Friday, February 5, 2010

Events in February

via the National Women's History Project

February Highlights and Birthdays in US Women's History

Thank you to those who let us know that we had omitted two very important birthdays in our January Calendar.
Jan. 9, 1859 Carrie Chapman Catt,woman's suffrage leader and president of the National American Woman Suffrage Association (NAWSA)
Jan. 13, 1917 Edna Hibel, the first woman to receive the Leonardo da Vinci World Award of Arts.
Please let us know of any corrections or omissions at
nwhp@nwhp.org.
A special thank you to Nancy McDonald for her website honoring the 90th Anniversary of US women winning the right to vote. This month in honor of Black History Month, HerStory Scrapbook http://www.herstoryscrapbook.com/ features African American suffragist throughout the month of February.
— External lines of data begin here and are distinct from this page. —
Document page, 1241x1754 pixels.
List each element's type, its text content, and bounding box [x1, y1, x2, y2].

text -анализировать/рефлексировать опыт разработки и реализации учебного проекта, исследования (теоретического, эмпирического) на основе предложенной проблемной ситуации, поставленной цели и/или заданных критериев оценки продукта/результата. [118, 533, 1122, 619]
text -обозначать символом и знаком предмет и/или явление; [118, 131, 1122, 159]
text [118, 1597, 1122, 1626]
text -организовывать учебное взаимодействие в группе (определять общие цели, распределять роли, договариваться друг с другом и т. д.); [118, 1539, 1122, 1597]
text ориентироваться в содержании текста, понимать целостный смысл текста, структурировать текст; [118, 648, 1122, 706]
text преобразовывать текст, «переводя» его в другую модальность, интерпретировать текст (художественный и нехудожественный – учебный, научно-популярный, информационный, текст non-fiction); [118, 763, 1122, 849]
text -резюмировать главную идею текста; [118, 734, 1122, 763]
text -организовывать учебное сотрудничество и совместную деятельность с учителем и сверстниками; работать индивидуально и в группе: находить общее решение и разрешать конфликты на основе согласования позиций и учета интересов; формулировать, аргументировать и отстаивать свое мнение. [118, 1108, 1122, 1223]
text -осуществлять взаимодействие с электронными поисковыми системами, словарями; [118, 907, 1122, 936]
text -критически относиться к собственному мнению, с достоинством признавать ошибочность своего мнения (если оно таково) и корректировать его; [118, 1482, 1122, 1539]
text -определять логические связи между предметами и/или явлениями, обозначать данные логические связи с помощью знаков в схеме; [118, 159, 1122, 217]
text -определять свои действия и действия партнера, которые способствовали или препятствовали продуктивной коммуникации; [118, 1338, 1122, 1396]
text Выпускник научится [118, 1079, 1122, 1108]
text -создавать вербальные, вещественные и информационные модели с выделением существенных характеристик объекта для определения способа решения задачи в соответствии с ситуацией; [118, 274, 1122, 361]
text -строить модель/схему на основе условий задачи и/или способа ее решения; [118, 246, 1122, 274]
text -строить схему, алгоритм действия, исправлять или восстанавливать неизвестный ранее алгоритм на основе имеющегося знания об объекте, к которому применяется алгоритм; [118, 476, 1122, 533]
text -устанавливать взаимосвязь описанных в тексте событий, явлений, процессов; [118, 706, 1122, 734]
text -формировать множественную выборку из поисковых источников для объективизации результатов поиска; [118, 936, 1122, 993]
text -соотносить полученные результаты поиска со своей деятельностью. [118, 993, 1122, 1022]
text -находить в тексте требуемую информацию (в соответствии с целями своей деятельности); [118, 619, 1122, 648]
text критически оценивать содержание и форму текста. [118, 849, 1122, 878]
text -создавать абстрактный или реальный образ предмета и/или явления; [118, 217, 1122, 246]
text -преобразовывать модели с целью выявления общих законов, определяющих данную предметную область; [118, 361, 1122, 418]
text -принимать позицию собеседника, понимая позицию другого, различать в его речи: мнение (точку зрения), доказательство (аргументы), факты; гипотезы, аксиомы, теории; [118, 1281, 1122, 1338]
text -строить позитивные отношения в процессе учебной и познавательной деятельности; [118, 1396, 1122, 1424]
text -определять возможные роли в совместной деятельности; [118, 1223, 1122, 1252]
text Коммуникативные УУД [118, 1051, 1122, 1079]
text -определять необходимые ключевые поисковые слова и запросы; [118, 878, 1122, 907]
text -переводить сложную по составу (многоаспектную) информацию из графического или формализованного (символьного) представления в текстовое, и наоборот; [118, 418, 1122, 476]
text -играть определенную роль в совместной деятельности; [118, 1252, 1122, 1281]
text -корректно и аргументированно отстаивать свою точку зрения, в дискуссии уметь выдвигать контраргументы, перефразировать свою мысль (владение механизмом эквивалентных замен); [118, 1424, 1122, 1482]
February Highlights in US Women's History
Feb 24, 1912 - Henrietta Szold founds Hadassah, the world's largest and oldest women's Zionist organization focusing on healthcare and education in the US and Israel.
Feb 15, 1921 - The Suffrage Monument, depicting Susan B. Anthony, Elizabeth Cady Stanton, and Lucretia Mott and carved by Adelaide Johnson, is dedicated in the nation's capitol.
Feb 27, 1922 - US Supreme Court upholds the 19th Amendment to the Constitution which guarantees women the right to vote .
Feb 15, 1953 - Tenley Albright is the first American woman to win the world figure skating championship.
Feb 18, 1953 - Rachel Carson is elected to the National Institute of Arts and Letters.
Feb 12, 1962 - Eleanor Roosevelt becomes first chair of the President's Commission on the Status of Women.
Feb 6, 1973 - Government Printing Office rules that the prefix "Ms." is acceptable optional identifying label in government publications.
Feb 9, 1973 - First convention of National Women's Political Caucus meets in Houston, TX.
Feb 1, 1978 - First postage stamp to honor a black woman, Harriet Tubman, is issued in Washington, DC.
Feb 16, 1980 - Mary Decker breaks the indoor mile world record finishing race in 4:17:55.
Feb 21, 1980 - AFL-CIO votes to reserve 2 seats on its 35 member executive team for a woman and a member of a minority group.
Feb 4, 1987 - First National Women in Sports Day is celebrated in Washington, DC.

February Birthdays
Feb 1, 1878 (1950) - Hattie Wyatt Caraway - First woman elected to the US Senate (1932) and first woman to preside over the Senate in 1943.
Feb 3, 1821 (1910) - Dr. Elizabeth Blackwell - First woman awarded a medical degree in U.S. (1849).
Feb 3, 1874 (1946) - Gertrude Stein - Poet, author, art critic; "A rose is a rose is a rose is a rose."
Feb 4, 1913 - Rosa Parks - "Mother of Civil Rights Movement;" her arrest after refusing to give up her seat on a segregated bus in Montgomery, Alabama, leads to Dr. Martin Luther King's bus boycott and eventual Supreme Court decision to integrate buses.
Feb 4, 1921 - Betty Friedan - Author, The Feminine Mystique (1963); Cofounder of National Organization for Women (NOW).
Feb 7, 1867 (1957) - Laura Ingalls Wilder - Author of beloved "Little House" books.
Feb 9, 1944 - Alice Walker - First African American woman to win Pulitzer Prize for fiction, The Color Purple (1983) .
Feb 10, 1927 - Leontyne Price - First international American opera star .
Feb 13, 1906 (1990) - Pauline Frederick - First woman network radio and TV correspondent (1939).
Feb 15, 1820 (1906) - Susan B. Anthony - Leader of 19th century women's right movement; strategist; lecturer.
Feb 16, 1870 (1927) - Leonora O'Reilly - Labor organizer; founding member of Woman's Trade Union League; helped found NAACP.
Feb 18, 1931 - Toni Morrison - Pulitzer Prize winning novelist; first African-American to win Nobel Prize for Literature (1993).
Feb 21, 1855 (1902) - Alice Freeman Palmer - Educator; Founded American Assn. of University Women (AAUW) in 1882.
Feb 22, 1876 (1938) - Gertrude Bonnin (Zitkala-Sa) - Writer; Sioux Indian activist; founded National Council of American Indians (1926).
Feb 22, 1892 (1950) - Edna St. Vincent Millay - First woman to receive Pulitzer Prize for Poetry (1923).
Feb 27, 1902 (1993) - Marian Anderson - Contralto; sang to 75,000 at famous Easter concert at Lincoln Memorial in 1939.